[Text provided]
*-*-*
Yacovelli's

John Yacovelli was born Giovanni Yacovelli in Casalduni, Italy in 1897. He came to St. Louis in 1911 and worked as a busboy and a waiter at Victor Massa's saloon at 6117 Easton.

In 1919, after serving in World War I, Yacovelli opened his own restaurant at 3908 Laclede Avenue. While Yacovelli would give subsequent restaurants his surname, he named his first after the avenue on which it was located. He operated the Laclede Restaurant for ten years as John Velli, anglicizing his name, as was common for immigrants starting a business to deter discrimination.

BANDIT GETS $122 FROM MAN TRYING TO HIDE HIS CASH
Restaurant Proprietor Suspects Customer, but is Surprised by Holdup Man in Kitchen.

John Velli, proprietor of a restaurant at 3908 Laclede avenue, did not like the looks of a customer who came in at 8 o'clock last night and ordered a cup of coffee. So he removed $37 from the cash register and placed it, with $85 he had in his pockets, on a table in the kitchen. However, the man entered the kitchen, held up Velli, and got the money.

St. Louis Star and Times, Nov 16, 1920

John Yacovelli, circa 1919 3908 Laclede Avenue, 2019

Yacovelli returned briefly to Italy in 1923 to marry and again in 1924 to bring his wife, Filomena, and newborn son, Dewey, back to St. Louis. They lived at 3906A Laclede, above their restaurant, where their daughter, Mary Ann, was born in 1928.

By 1930, Yacovelli had moved his restaurant to 4301 Lafayette Avenue, at the northwest corner of Lafayette and Tower Grove. He had lived a block away at 4406 Lafayette in 1922, the year before he was married.
*-*-*
[Excerpted data]
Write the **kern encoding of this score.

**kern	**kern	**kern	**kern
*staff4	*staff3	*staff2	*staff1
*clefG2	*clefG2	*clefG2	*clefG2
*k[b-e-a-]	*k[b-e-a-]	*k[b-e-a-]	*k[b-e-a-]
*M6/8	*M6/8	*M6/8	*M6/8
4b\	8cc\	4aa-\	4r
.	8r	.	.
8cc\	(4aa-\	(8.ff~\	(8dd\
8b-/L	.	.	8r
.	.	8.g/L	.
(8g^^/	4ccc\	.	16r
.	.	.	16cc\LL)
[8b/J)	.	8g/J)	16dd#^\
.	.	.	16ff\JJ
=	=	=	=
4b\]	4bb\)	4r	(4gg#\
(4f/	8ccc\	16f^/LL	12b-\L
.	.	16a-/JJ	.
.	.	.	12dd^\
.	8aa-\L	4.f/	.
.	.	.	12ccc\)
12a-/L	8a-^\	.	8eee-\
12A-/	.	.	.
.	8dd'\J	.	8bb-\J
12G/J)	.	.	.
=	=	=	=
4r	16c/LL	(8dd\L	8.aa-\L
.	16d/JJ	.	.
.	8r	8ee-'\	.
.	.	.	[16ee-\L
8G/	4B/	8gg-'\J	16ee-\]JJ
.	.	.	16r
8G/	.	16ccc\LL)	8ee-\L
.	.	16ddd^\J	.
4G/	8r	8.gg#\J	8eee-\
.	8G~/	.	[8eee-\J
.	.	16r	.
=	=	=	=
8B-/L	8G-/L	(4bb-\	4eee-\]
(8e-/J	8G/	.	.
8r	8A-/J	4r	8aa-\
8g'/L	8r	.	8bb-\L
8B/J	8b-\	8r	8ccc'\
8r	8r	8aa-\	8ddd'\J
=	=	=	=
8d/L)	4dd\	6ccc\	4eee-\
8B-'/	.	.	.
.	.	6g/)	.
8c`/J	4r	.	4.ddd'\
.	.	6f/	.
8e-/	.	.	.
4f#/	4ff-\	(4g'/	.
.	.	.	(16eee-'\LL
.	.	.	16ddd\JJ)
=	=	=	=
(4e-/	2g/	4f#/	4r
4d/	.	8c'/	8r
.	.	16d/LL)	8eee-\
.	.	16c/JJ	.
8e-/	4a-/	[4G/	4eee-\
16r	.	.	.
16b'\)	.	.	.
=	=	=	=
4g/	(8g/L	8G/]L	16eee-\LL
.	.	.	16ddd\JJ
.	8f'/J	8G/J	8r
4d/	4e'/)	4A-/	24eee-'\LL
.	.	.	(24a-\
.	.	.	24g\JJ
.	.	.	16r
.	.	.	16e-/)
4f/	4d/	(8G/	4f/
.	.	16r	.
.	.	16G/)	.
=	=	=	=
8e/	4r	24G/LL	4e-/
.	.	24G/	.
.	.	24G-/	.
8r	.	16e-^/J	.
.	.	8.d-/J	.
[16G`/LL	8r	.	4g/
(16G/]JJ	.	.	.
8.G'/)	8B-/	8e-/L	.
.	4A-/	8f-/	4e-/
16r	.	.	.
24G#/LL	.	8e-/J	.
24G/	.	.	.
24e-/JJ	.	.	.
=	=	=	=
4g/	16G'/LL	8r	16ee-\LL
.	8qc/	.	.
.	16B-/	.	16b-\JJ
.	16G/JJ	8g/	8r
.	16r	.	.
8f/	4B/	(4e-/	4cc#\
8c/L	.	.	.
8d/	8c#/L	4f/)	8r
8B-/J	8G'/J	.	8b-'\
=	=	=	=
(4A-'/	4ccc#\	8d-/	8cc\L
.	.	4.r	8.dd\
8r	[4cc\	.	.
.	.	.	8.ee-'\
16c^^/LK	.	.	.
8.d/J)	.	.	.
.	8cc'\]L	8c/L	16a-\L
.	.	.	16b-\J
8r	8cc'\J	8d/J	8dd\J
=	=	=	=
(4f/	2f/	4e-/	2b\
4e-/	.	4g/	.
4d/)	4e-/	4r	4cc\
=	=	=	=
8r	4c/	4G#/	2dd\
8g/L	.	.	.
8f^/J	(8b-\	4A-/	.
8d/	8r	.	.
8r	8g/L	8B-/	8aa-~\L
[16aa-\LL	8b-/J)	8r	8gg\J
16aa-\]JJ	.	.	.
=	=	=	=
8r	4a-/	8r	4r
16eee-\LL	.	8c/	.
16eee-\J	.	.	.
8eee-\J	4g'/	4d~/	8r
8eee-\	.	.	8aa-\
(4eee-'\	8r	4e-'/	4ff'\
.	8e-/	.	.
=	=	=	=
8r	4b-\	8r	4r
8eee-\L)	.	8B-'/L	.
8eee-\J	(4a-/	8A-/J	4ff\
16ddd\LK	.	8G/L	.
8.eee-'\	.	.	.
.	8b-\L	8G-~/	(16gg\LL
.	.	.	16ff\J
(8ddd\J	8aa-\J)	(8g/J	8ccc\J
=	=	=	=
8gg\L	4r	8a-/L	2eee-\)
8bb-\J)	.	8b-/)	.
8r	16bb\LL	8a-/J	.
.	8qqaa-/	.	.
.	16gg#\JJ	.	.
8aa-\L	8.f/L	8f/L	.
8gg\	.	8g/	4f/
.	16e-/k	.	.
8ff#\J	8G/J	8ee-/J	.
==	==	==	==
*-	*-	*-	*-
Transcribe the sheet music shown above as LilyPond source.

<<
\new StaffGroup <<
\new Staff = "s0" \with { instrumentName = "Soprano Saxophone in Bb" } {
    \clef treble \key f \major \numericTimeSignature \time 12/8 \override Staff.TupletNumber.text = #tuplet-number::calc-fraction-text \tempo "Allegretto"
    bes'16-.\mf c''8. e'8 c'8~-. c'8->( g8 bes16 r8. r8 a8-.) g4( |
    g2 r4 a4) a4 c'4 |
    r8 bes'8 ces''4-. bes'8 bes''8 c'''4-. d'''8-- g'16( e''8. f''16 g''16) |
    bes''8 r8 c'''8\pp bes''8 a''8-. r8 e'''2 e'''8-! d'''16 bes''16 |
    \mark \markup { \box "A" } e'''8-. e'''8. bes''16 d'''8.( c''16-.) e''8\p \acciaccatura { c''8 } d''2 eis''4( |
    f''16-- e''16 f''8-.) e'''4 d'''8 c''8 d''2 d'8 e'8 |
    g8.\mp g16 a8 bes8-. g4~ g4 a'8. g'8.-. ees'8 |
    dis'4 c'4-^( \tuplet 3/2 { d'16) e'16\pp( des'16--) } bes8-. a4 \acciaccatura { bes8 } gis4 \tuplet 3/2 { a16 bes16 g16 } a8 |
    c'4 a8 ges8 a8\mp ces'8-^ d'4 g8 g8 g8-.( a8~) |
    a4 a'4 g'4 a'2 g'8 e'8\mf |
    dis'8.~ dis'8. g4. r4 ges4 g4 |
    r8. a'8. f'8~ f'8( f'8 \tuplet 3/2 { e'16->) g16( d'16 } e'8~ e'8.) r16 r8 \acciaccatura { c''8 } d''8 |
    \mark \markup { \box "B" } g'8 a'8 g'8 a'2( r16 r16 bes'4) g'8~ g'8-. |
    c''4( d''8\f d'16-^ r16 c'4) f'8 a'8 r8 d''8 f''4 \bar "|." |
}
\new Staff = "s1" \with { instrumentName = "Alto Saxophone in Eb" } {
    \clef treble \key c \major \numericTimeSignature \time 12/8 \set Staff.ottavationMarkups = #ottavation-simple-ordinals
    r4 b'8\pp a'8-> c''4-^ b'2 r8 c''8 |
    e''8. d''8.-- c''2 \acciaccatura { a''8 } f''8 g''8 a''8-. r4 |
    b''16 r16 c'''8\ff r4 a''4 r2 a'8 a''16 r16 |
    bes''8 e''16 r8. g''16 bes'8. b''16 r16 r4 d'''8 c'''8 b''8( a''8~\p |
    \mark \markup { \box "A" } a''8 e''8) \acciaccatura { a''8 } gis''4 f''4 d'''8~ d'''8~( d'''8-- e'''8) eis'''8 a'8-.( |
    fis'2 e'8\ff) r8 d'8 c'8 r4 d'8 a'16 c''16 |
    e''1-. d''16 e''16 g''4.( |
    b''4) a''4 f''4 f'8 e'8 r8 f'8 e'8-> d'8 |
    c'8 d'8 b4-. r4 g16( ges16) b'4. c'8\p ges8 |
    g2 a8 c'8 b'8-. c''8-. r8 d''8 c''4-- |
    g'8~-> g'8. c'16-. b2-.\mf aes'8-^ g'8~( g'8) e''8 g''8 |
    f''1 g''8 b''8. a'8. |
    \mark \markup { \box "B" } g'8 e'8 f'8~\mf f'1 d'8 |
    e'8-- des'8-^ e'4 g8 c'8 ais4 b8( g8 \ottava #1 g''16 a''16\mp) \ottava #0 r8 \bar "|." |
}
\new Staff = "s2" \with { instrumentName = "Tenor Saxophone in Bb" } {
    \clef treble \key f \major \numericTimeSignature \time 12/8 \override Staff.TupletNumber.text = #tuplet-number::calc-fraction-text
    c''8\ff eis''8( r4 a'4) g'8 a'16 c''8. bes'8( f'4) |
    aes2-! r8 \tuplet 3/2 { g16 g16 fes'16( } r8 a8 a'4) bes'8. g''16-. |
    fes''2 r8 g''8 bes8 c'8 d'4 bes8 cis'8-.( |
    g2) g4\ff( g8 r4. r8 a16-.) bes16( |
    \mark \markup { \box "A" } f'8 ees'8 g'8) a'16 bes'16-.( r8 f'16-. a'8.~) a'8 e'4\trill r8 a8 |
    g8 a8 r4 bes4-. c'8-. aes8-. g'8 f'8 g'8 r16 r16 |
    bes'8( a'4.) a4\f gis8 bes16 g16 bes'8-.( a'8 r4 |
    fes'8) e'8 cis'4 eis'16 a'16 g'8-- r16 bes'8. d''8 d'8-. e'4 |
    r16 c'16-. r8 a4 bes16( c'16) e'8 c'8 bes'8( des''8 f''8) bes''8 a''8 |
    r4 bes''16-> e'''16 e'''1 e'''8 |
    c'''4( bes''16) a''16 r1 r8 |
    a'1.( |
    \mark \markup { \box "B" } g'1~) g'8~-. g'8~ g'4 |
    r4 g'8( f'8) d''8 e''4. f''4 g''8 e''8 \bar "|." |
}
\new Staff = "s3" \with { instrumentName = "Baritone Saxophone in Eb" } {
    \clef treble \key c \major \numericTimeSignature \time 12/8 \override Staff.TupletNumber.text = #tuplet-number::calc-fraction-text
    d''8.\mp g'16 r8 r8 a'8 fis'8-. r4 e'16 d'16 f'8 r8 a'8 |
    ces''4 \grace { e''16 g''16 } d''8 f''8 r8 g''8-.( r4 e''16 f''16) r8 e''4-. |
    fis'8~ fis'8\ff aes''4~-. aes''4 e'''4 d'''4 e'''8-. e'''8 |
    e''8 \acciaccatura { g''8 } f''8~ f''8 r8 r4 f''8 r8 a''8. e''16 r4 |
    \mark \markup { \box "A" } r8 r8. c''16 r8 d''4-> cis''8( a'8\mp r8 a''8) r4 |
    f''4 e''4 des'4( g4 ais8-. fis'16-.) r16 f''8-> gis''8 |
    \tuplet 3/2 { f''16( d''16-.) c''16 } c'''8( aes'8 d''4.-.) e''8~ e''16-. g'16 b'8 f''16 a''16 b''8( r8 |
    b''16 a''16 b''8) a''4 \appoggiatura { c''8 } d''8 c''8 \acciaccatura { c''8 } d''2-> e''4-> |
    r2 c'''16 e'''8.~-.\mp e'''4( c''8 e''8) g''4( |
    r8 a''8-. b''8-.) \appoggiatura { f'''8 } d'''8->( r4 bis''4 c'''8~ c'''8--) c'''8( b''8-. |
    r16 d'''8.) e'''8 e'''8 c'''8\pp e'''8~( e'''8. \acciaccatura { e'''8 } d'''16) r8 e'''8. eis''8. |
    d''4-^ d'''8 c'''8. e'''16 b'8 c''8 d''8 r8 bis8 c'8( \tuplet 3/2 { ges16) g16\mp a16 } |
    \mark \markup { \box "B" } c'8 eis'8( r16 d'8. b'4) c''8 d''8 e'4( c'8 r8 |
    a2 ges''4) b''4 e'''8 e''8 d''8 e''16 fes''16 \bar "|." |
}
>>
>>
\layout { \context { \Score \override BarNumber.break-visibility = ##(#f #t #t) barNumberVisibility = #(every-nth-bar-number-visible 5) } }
*-*-*
[Directives]
(a) List every numbered street address given in the text about Yacovelli's above.
(b) Pick out every line of the records above that contains the string "appoggiatura", and copy each one.

[Responses by task]
(a)
6117 Easton
3908 Laclede Avenue
3906A Laclede
4301 Lafayette Avenue
4406 Lafayette

(b)
    b''16 a''16 b''8) a''4 \appoggiatura { c''8 } d''8 c''8 \acciaccatura { c''8 } d''2-> e''4-> |
    r8 a''8-. b''8-.) \appoggiatura { f'''8 } d'''8->( r4 bis''4 c'''8~ c'''8--) c'''8( b''8-. |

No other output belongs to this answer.